■ **ABOUT THIS TASK**:
Give back exactly the first lines of the entries below, through the line with "direktoru azərbaycanlı mütəxəssis".

■ **INPUT**:

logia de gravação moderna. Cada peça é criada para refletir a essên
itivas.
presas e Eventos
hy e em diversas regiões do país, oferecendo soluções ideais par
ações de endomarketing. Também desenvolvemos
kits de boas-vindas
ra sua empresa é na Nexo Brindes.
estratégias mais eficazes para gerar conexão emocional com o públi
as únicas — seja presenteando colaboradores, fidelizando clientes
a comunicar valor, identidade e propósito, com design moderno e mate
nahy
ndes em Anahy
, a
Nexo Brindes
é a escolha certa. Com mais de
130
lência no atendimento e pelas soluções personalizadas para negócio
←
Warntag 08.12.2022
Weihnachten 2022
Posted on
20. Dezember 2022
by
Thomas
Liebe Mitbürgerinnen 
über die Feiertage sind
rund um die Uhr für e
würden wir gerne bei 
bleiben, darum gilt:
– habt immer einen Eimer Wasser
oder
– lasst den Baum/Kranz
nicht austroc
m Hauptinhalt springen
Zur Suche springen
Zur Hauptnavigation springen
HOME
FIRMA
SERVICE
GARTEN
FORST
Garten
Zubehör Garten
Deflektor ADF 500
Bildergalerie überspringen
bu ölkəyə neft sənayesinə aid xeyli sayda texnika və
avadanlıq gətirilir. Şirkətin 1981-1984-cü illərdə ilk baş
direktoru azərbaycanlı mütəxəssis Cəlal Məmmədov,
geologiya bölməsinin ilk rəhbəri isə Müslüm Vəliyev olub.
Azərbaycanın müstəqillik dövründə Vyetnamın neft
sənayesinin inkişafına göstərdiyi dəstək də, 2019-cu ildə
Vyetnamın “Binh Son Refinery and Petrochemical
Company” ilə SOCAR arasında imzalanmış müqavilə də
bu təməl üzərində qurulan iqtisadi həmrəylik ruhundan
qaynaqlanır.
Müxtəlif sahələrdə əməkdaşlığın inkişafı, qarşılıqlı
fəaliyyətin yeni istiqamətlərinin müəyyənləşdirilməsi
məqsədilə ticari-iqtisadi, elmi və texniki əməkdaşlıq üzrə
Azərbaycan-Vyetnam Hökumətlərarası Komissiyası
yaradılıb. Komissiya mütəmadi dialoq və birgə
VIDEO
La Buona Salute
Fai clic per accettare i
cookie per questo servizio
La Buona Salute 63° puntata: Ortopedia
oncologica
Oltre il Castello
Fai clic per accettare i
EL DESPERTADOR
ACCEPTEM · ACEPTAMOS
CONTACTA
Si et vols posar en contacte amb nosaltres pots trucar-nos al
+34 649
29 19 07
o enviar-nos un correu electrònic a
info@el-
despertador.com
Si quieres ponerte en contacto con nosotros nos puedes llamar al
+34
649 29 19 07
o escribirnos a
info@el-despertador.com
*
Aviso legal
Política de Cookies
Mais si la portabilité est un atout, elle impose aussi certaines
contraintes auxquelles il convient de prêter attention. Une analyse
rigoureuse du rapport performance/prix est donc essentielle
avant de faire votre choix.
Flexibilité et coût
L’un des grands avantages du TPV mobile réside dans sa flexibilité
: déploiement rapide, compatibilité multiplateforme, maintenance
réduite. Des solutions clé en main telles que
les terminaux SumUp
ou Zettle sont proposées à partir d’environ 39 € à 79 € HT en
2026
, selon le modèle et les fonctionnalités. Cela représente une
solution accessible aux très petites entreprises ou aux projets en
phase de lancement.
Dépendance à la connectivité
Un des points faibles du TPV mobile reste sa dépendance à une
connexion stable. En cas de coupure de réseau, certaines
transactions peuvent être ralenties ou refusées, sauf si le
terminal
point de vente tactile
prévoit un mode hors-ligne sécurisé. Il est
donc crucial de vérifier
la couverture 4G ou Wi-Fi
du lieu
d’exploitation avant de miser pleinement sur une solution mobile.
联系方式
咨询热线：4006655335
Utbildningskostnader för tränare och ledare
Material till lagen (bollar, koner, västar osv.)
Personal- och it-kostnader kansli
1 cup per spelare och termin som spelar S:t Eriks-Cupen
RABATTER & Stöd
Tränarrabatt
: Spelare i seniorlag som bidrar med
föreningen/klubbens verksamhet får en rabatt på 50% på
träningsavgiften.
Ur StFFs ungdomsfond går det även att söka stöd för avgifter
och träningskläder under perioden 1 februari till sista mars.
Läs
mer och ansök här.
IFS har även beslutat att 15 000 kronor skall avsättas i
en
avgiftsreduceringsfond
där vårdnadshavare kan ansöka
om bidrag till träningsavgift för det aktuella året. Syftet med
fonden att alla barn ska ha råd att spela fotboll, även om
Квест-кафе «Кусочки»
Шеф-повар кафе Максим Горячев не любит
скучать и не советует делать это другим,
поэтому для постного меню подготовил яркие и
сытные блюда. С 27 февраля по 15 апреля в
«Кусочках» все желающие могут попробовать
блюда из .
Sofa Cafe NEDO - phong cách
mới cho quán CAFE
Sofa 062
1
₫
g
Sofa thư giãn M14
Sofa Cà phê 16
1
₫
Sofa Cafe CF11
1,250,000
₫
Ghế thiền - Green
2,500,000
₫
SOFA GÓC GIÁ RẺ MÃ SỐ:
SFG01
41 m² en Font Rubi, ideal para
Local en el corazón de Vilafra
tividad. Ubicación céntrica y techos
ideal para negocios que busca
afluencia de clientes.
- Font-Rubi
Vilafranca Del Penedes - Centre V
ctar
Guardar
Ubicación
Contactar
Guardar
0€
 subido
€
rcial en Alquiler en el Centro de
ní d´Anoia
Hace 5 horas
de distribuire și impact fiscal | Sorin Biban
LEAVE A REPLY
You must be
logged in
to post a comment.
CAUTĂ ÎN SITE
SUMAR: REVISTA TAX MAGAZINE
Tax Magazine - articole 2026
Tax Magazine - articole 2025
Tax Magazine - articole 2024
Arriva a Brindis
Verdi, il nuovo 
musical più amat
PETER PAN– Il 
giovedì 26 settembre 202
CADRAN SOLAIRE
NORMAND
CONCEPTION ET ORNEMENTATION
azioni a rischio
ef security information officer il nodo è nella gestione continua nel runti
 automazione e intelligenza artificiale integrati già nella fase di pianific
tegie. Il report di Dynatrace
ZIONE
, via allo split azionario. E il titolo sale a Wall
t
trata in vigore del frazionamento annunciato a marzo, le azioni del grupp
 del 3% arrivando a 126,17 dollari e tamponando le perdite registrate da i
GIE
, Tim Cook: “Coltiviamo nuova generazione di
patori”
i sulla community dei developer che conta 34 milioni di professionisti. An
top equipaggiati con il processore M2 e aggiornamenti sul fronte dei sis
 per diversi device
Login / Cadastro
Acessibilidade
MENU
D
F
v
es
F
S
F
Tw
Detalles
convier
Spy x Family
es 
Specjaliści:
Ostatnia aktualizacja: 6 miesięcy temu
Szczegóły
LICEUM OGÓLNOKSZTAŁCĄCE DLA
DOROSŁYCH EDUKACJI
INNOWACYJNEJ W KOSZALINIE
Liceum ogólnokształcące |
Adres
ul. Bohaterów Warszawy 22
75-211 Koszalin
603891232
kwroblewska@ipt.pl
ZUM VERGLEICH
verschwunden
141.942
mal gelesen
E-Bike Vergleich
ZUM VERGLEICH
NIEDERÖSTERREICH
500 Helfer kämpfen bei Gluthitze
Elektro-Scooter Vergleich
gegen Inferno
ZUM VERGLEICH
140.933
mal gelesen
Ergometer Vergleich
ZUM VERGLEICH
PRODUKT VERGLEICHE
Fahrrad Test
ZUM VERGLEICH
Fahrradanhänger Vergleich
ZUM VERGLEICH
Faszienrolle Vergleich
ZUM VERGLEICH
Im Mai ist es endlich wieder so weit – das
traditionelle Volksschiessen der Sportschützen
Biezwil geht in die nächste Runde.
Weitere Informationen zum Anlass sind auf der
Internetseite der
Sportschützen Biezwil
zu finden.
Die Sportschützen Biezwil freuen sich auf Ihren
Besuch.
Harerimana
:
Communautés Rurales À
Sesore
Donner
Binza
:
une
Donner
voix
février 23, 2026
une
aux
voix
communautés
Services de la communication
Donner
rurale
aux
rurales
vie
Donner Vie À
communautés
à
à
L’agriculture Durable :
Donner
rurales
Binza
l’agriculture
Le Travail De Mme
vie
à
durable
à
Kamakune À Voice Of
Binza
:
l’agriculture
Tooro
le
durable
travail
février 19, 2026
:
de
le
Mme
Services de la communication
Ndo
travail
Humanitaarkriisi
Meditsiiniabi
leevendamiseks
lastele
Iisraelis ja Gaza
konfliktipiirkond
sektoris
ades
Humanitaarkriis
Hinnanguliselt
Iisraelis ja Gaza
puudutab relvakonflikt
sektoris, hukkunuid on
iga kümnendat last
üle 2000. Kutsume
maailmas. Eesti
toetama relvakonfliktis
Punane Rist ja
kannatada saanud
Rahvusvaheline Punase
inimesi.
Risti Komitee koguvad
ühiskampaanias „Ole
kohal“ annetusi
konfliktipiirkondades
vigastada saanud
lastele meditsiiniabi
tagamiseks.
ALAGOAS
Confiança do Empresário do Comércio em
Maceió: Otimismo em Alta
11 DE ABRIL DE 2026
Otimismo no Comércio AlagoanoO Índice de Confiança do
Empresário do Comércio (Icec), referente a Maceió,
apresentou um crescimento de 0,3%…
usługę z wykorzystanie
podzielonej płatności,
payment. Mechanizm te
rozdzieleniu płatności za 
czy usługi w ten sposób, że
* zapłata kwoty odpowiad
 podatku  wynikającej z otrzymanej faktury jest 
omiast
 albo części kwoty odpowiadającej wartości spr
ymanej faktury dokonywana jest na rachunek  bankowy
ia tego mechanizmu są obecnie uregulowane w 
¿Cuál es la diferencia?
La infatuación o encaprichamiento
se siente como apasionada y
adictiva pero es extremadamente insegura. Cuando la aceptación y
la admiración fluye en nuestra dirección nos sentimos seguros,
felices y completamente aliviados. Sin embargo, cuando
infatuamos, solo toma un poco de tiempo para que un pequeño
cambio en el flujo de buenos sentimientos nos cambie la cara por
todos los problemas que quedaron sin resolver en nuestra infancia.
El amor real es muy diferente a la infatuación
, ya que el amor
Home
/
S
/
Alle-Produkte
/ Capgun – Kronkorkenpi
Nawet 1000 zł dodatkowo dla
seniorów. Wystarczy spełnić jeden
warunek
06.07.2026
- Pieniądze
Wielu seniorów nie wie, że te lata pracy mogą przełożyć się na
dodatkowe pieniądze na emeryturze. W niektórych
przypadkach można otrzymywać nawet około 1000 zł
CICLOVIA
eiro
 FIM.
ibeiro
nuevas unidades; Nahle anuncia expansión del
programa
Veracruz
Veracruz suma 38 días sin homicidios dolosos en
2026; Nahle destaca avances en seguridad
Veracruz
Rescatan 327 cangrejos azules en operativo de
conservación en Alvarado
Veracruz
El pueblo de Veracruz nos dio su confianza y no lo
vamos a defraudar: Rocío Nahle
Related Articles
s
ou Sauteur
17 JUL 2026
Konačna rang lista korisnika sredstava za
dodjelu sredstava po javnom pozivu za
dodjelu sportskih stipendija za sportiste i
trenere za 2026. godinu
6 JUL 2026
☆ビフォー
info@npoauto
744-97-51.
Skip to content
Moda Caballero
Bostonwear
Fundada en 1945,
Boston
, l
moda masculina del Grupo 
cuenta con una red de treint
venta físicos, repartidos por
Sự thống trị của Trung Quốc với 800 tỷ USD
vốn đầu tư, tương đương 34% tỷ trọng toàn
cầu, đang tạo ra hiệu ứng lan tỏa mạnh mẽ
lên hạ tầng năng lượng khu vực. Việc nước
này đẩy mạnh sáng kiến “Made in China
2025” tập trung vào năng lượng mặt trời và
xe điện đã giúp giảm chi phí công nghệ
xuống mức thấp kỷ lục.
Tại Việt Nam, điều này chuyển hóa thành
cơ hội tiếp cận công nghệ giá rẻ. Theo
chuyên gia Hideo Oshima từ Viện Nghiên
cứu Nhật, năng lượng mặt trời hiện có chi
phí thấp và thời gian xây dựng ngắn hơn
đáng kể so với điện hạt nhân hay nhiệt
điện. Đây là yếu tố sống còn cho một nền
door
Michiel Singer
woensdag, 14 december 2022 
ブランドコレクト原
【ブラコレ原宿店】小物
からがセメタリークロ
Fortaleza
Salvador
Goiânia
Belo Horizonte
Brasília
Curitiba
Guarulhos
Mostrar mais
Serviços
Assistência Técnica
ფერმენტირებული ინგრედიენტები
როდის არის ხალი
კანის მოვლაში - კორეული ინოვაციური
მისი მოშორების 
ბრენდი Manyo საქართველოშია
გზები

■ **RESULT OF THE EXERCISE**:
logia de gravação moderna. Cada peça é criada para refletir a essên
itivas.
presas e Eventos
hy e em diversas regiões do país, oferecendo soluções ideais par
ações de endomarketing. Também desenvolvemos
kits de boas-vindas
ra sua empresa é na Nexo Brindes.
estratégias mais eficazes para gerar conexão emocional com o públi
as únicas — seja presenteando colaboradores, fidelizando clientes
a comunicar valor, identidade e propósito, com design moderno e mate
nahy
ndes em Anahy
, a
Nexo Brindes
é a escolha certa. Com mais de
130
lência no atendimento e pelas soluções personalizadas para negócio
←
Warntag 08.12.2022
Weihnachten 2022
Posted on
20. Dezember 2022
by
Thomas
Liebe Mitbürgerinnen 
über die Feiertage sind
rund um die Uhr für e
würden wir gerne bei 
bleiben, darum gilt:
– habt immer einen Eimer Wasser
oder
– lasst den Baum/Kranz
nicht austroc
m Hauptinhalt springen
Zur Suche springen
Zur Hauptnavigation springen
HOME
FIRMA
SERVICE
GARTEN
FORST
Garten
Zubehör Garten
Deflektor ADF 500
Bildergalerie überspringen
bu ölkəyə neft sənayesinə aid xeyli sayda texnika və
avadanlıq gətirilir. Şirkətin 1981-1984-cü illərdə ilk baş
direktoru azərbaycanlı mütəxəssis Cəlal Məmmədov,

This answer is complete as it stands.